Said to put the U.S. back on the map of high power laser facilities, the 3 petawatt ZEUS laser at the University of Michigan has been awarded $18.5 million by the National Science Foundation to establish it as a federally-funded international user facility. ZEUS is expected to begin its first experiments in early 2022.
“We are really looking forward to the exciting experiments that this new facility will make possible,” said Karl Krushelnick, director of the Center for Ultrafast Optical Science, where ZEUS’s construction is almost finished.
The U.S. built the world’s first petawatt laser in 1996 but hasn’t kept pace with more ambitious systems under construction elsewhere in the world. This includes two 10-petawatt lasers in Europe and a 5.3-petawatt laser in China, which also has plans to build a 100-petawatt laser. While the new laser doesn’t pack as much raw power, its approach will simulate a laser that is roughly a million times more powerful than its 3 petawatts.
ZEUS will be primarily used to study extreme plasmas, a state of matter in which electrons break free of their atoms, forming what amount to charged gases.
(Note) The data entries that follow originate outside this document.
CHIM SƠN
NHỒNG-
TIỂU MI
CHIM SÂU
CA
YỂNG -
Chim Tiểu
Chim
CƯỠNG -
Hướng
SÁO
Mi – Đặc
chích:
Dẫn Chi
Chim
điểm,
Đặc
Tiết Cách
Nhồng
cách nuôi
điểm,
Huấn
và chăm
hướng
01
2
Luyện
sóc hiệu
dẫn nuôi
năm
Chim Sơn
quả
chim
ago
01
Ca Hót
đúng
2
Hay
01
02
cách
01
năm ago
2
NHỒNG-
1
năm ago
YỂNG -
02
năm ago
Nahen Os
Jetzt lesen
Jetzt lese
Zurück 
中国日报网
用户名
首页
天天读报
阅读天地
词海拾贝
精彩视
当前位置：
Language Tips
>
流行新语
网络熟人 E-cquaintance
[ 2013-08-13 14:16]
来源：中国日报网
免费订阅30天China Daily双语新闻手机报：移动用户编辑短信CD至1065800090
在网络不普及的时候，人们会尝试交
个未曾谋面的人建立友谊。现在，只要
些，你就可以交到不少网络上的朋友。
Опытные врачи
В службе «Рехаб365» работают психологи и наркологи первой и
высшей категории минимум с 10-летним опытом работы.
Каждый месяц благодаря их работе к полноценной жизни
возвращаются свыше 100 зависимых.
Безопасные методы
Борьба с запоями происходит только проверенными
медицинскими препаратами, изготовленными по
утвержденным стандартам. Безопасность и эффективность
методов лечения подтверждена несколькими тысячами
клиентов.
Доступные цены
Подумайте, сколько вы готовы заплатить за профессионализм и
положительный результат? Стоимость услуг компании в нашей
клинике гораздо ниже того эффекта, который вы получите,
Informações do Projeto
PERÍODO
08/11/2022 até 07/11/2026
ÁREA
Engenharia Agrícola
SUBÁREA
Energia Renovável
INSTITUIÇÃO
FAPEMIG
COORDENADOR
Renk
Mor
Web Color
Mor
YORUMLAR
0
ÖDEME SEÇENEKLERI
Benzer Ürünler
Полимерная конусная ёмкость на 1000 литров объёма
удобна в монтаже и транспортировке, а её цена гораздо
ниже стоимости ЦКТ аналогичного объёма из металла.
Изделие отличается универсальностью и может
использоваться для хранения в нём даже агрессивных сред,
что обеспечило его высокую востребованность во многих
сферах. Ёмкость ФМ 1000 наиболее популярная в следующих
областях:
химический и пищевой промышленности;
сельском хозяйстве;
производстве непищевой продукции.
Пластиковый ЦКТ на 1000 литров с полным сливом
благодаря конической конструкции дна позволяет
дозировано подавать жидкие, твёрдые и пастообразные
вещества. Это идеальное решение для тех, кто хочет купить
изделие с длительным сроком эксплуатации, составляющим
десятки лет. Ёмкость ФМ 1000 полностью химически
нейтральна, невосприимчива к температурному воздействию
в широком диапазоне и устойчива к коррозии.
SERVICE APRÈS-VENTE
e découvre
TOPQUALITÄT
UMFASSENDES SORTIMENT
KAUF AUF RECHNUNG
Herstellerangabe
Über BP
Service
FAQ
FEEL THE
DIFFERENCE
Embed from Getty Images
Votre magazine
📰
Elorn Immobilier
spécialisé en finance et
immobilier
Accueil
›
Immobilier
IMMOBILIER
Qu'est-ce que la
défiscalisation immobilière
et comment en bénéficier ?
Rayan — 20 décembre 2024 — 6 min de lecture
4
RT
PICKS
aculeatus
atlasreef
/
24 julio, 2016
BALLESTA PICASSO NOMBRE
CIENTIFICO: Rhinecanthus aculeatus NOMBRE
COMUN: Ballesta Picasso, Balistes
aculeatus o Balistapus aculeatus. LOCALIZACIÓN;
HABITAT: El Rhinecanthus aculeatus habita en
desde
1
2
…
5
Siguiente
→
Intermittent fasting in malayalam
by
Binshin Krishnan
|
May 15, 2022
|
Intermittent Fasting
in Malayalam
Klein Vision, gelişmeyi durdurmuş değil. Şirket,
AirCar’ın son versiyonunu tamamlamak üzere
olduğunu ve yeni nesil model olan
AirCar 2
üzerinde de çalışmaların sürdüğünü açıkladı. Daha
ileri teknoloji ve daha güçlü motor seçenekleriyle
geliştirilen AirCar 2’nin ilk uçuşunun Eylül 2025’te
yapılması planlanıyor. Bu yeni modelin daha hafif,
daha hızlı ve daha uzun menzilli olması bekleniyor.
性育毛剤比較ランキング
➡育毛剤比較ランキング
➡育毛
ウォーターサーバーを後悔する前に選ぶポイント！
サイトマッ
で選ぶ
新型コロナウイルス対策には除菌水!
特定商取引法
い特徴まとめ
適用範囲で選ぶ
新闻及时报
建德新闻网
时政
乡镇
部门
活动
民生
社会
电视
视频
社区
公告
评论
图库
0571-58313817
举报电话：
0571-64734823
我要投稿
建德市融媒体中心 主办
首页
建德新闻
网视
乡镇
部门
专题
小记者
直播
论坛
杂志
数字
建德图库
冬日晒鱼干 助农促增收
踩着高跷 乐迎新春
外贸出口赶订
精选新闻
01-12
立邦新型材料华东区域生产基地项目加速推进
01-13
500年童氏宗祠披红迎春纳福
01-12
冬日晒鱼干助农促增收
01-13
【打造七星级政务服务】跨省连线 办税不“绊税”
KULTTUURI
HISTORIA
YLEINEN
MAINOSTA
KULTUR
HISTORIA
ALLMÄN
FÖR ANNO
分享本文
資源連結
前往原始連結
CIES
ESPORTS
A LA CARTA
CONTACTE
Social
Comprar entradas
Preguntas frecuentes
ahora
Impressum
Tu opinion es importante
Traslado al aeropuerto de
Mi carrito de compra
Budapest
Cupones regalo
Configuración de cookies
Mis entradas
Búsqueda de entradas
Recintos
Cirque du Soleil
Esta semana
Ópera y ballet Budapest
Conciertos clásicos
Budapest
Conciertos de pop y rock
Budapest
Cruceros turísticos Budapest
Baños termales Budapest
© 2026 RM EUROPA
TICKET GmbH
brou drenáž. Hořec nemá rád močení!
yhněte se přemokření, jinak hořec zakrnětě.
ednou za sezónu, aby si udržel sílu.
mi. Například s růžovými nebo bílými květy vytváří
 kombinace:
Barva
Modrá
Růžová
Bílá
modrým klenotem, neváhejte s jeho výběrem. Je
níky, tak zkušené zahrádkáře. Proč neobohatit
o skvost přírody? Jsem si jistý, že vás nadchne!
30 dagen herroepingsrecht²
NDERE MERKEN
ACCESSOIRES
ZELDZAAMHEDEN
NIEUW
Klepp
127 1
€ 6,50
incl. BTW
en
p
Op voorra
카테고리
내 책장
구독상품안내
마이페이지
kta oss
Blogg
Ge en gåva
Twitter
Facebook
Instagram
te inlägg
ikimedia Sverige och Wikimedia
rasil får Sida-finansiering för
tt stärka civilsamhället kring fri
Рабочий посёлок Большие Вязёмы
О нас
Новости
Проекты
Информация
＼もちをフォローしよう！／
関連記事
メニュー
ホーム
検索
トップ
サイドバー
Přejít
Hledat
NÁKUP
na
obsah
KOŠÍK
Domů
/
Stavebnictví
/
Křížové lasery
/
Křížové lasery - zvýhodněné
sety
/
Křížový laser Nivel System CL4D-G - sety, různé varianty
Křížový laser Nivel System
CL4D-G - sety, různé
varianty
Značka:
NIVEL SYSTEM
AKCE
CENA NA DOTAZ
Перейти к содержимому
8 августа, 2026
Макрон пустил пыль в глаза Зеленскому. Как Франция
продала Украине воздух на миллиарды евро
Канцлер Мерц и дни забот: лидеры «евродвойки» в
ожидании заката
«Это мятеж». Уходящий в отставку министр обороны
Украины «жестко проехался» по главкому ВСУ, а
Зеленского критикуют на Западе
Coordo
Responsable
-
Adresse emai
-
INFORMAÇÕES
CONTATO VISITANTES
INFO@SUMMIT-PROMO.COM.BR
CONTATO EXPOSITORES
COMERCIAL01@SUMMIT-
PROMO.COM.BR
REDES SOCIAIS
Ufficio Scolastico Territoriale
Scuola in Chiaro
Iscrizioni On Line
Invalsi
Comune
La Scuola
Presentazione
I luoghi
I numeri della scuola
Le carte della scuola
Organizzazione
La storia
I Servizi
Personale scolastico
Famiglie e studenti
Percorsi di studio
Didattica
Experiments at the facility are expected to contribute to the understanding of how the universe operates at the subatomic level, how astrophysical phenomena such as jets can be produced by black holes, how materials change on extremely fast timescales, and to the development of smaller and more efficient particle accelerators for medical imaging and treatment.
“Extreme plasma made with ‘table-top’ laser technology offers a lower-cost alternative for fundamental research in physics compared to large scale particle accelerators, which cost billions to build,” said Franko Bayer, project manager of the construction of ZEUS. “We are very excited since this support enables the U.S plasma science community, and us at U-M, to make long-term research plans.”
At first, one of the three target areas will launch experiments at half a petawatt, a sixth of its peak power. The laser will send either one or five ultrashort laser pulses per second, with each pulse lasting between 20 and 25 quadrillionths of a second, into targets made of gas—turning gas atoms into plasma. The system will gradually ramp up to full power over two years, scheduled to begin its signature experiments in October 2023.
That setup will eventually send the full power laser beam into a vacuum chamber where the laser beam will be focused on a gas target with a colliding electron beam travelling in the opposite direction, simulating a much higher power zetawatt laser. While a petawatt is a quadrillion watts, or a 1 followed by 15 zeros, a zetawatt is 1 quintillion watts, or a 1 followed by 21 zeros. This gives ZEUS its name, the “Zetawatt Equivalent Ultrashort pulse laser System.” At full power, pulses will come every minute.
In step with operations, the funding from the NSF will ramp up gradually as the ZEUS facility reaches full capacity, providing $1 million for the year starting in October 2021 and $5.5 million for the year starting October 2025, the last year of the award. ZEUS is expected to operate as the most powerful laser in the U.S., and as an open user facility, for at least a decade.
ZEUS will primarily be an international user facility, enabling experimental teams from around the world to travel to U-M to run experiments. Proposals will be evaluated by an external panel of scientists and engineers. Because of the funding from the NSF, there will be no cost to users whose experiment proposals are selected to conduct research.
“We look forward to the greatly increased capability and access to the highest intensity lasers that the NSF ZEUS user facility will provide for the U.S. and international scientific community,” said Vyacheslav (Slava) Lukin, the NSF program director for plasma physics.
“From the fundamental physics of light and matter, to powerful astrophysical phenomena like blazars, to compact particle accelerators, the users of the facility will be able to explore a wide range of phenomena while pushing the frontiers of technology.”
Co-principal investigators on the award are Igor Jovanovic, a professor of nuclear engineering and radiological sciences (NERS); Alexander Thomas, a professor of NERS, physics and electrical and computer engineering (ECE); Carolyn Kuranz, an associate professor of NERS and climate and space science; and Louise Willingale, an assistant professor of ECE. Krushelnick is also a professor of NERS, ECE, and physics.